La communauté urbaine Le Havre Seine Métropole annonce l’extension de son réseau de chaleur renouvelable et missionne la société de distribution de chaleur de Mont-Gaillard (SDCMG), filiale d’Engie Solutions pour la réalisation des travaux. Construit en 1972, le réseau est composé de 97 sous-stations et 16  kilomètres de canalisations. Il alimente aujourd’hui en chaleur et eau chaude sanitaire plus de 6 000 équivalents logements (bailleurs, bureaux, bâtiments publics, etc.) situés dans les quartiers de Mont Gaillard, du Grand Hameau de Montcalm Capuchet et de Mare Rouge. En 2013, le réseau a été rénové avec l’acquisition d’une chaudière biomasse de 12 MW qui a permis d’offrir des tarifs plus compétitifs aux clients et d’avoir une couverture à 60 % issue d’énergies locales et renouvelables. Le nouveau projet prévoit 5 kilomètres de réseau additionnels, soit 2 500 équivalents logements supplémentaires, dont 15  000 m² de bâtiments tertiaires des quartiers Points Cardinaux et Bléville. Les travaux débuteront dès juillet 2021 pour une mise en service en février 2022.

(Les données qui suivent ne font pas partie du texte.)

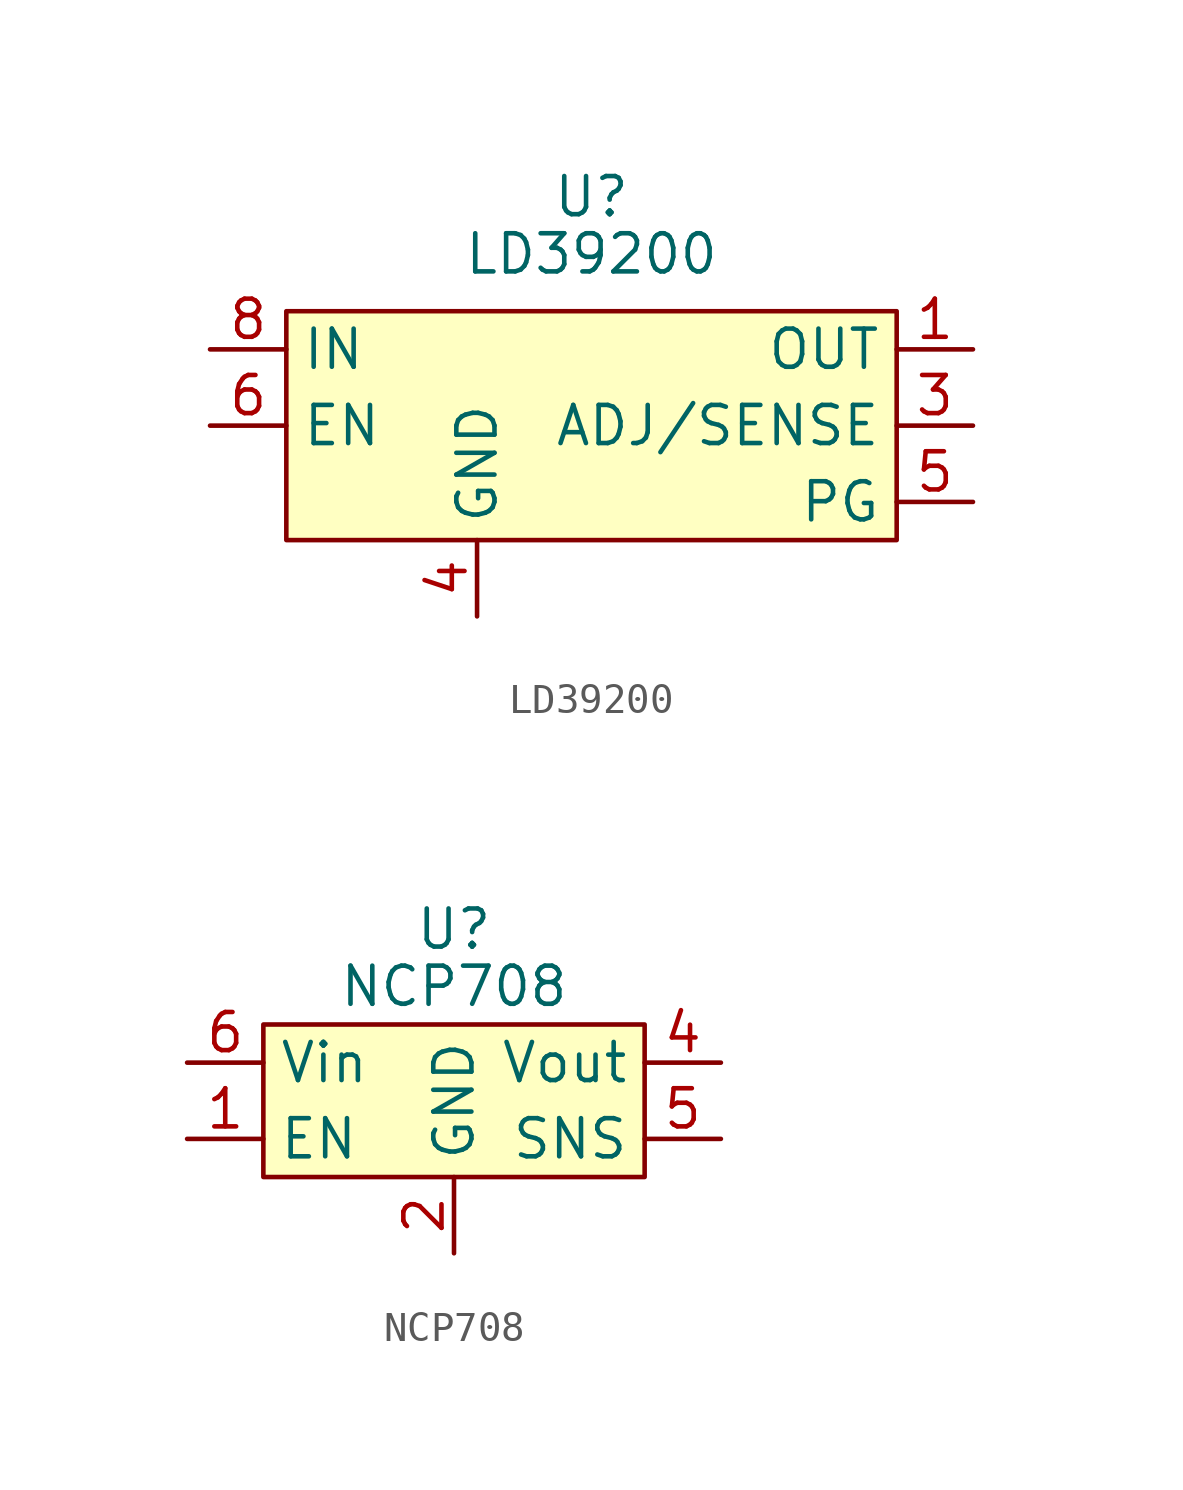
<source format=kicad_sym>
(kicad_symbol_lib
  (version 20220914)
  (generator kicad_symbol_editor)
  (symbol "LD39200"
    (property "Reference" "U"
      (at 0 5.08 0)
      (effects (font (size 1.27 1.27))))
    (property "Value" "LD39200"
      (at 0 3.175 0)
      (effects (font (size 1.27 1.27))))
    (symbol "LD39200_0_1"
      (rectangle (start -10.16 1.27) (end 10.16 -6.35) (stroke (width 0) (type default)) (fill (type background))))
    (symbol "LD39200_1_1"
      (pin power_out line (at 12.7 0 180) (length 2.54) (name "OUT" (effects (font (size 1.27 1.27)))) (number "1" (effects (font (size 1.27 1.27)))))
      (pin power_out line (at 12.7 0 180) (length 2.54) hide (name "OUT" (effects (font (size 1.27 1.27)))) (number "2" (effects (font (size 1.27 1.27)))))
      (pin input line (at 12.7 -2.54 180) (length 2.54) (name "ADJ/SENSE" (effects (font (size 1.27 1.27)))) (number "3" (effects (font (size 1.27 1.27)))))
      (pin power_in line (at -3.81 -8.89 90) (length 2.54) (name "GND" (effects (font (size 1.27 1.27)))) (number "4" (effects (font (size 1.27 1.27)))))
      (pin output line (at 12.7 -5.08 180) (length 2.54) (name "PG" (effects (font (size 1.27 1.27)))) (number "5" (effects (font (size 1.27 1.27)))))
      (pin input line (at -12.7 -2.54 0) (length 2.54) (name "EN" (effects (font (size 1.27 1.27)))) (number "6" (effects (font (size 1.27 1.27)))))
      (pin power_in line (at -12.7 0 0) (length 2.54) hide (name "IN" (effects (font (size 1.27 1.27)))) (number "7" (effects (font (size 1.27 1.27)))))
      (pin power_in line (at -12.7 0 0) (length 2.54) (name "IN" (effects (font (size 1.27 1.27)))) (number "8" (effects (font (size 1.27 1.27)))))
      (pin power_in line (at -3.81 -8.89 90) (length 2.54) hide (name "GND" (effects (font (size 1.27 1.27)))) (number "9" (effects (font (size 1.27 1.27)))))))
  (symbol "NCP708"
    (property "Reference" "U"
      (at 0 3.175 0)
      (effects (font (size 1.27 1.27))))
    (property "Value" "NCP708"
      (at 0 1.27 0)
      (effects (font (size 1.27 1.27))))
    (symbol "NCP708_0_1"
      (rectangle (start 6.35 -5.08) (end -6.35 0) (stroke (width 0) (type default)) (fill (type background))))
    (symbol "NCP708_1_1"
      (pin input line (at -8.89 -3.81 0) (length 2.54) (name "EN" (effects (font (size 1.27 1.27)))) (number "1" (effects (font (size 1.27 1.27)))))
      (pin power_in line (at 0 -7.62 90) (length 2.54) (name "GND" (effects (font (size 1.27 1.27)))) (number "2" (effects (font (size 1.27 1.27)))))
      (pin power_out line (at 8.89 -1.27 180) (length 2.54) (name "Vout" (effects (font (size 1.27 1.27)))) (number "4" (effects (font (size 1.27 1.27)))))
      (pin input line (at 8.89 -3.81 180) (length 2.54) (name "SNS" (effects (font (size 1.27 1.27)))) (number "5" (effects (font (size 1.27 1.27)))))
      (pin power_in line (at -8.89 -1.27 0) (length 2.54) (name "Vin" (effects (font (size 1.27 1.27)))) (number "6" (effects (font (size 1.27 1.27)))))
      (pin power_in line (at 0 -7.62 90) (length 2.54) hide (name "GND" (effects (font (size 1.27 1.27)))) (number "7" (effects (font (size 1.27 1.27))))))))
</source>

Fonds Chaleur : bilan en demi-teinte

Malgré le poids des chiffres, la Fédération nationale des collectivités concédantes et régies (FNCCR) tire un bilan en demi-teinte du Fonds Chaleur pour 2020. Le fonds a pourtant engagé 350 millions d’euros l’an passé au travers de plus de 600 projets aidés et annonce un portefeuille de 477 M€ en 2021. Si l’intérêt de cet outil, unique en Europe dans sa forme et son envergure, n’est plus à démontrer, la Fédération tient à nuancer ces résultats notamment sur la question du développement de nouveaux réseaux de chaleur. En la matière, les projets concernent principalement en des extensions de réseaux existants et non des créations. Le verdissement et l’extension des réseaux existants, s’ils sont des leviers essentiels, ne sont pas suffisants pour atteindre les objectifs de développement de la filière, qui exige de créer de nouveaux réseaux. Ainsi, seuls 60 % de l’objectif de 2020 (par rapport à la trajectoire de la loi de programmation) a été atteint. La FNCCR regrette qu’il n’y ait pas eu une montée en puissance des objectifs Grenelle. Alors qu’il faudrait créer 8 TWh d’installations en chaleur renouvelable par an, la dynamique actuelle oscille entre 3 et 3,5 TWh/an. Les réseaux de chaleur étant en quasi-totalité publics, il appartient donc aux collectivités d’investir. Après une année 2020 marquée par des élections municipales, 2021 va être une année pleine pour les élus qui vont pouvoir plus aisément penser leurs futurs projets autour des énergies renouvelables thermiques et des réseaux de chaleur. Ces derniers apportent aux territoires des moyens de maîtriser le coût des factures pour les abonnés. Ainsi, la FNCCR compte renforcer son action dans ce domaine en direction des élus, avec notamment un nouveau cycle de formation et un guide, qui leur seront dédiés.